The event sparked a new crime war which eventually saw Yuri clash with Spider-Man over where the line is drawn on vigilante violence — after, interestingly, she’s manipulated by another Marvel’s Spider-Man figure, Mister Negative.
There are clear parallels to what Marvel’s Spider-Man tries to do with Yuri’s arc to her progression in the comics. Had Turf Wars actually spent the time to build it up gracefully, there would’ve been some fascinating symmetry with the main game’s portrayal of Otto Octavius — and the way vengeance can consume the people nearest and dearest to Peter, in a way he never let it consume him when he first became Spider-Man.
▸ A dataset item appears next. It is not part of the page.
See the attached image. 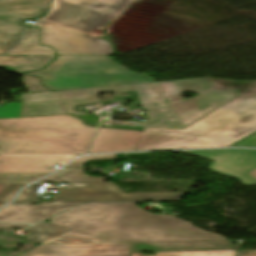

But Turf Wars is too short, too fleeting, and too concerned with Peter as its lens to the story to give Yuri the time she needs to sell her own arc.
It makes her fall from grace as the only cop willing to work with Spider-Man to a vengeful killer feel like tonal whiplash — and above all, it makes it hard to care, especially if the third and final chapter of “The City That Never Sleeps” ends up not picking up the threads of Yuri’s story, just as Turf Wars didn’t pick up anything left of Felicia’s arc from The Heist.
As much of Marvel’s Spider-Man takes great joy in twisting what we know from decades of comics to make the familiar feel fresh, it seems like Turf Wars could’ve been much more satisfying than it is by spending the time to take a page out of those books.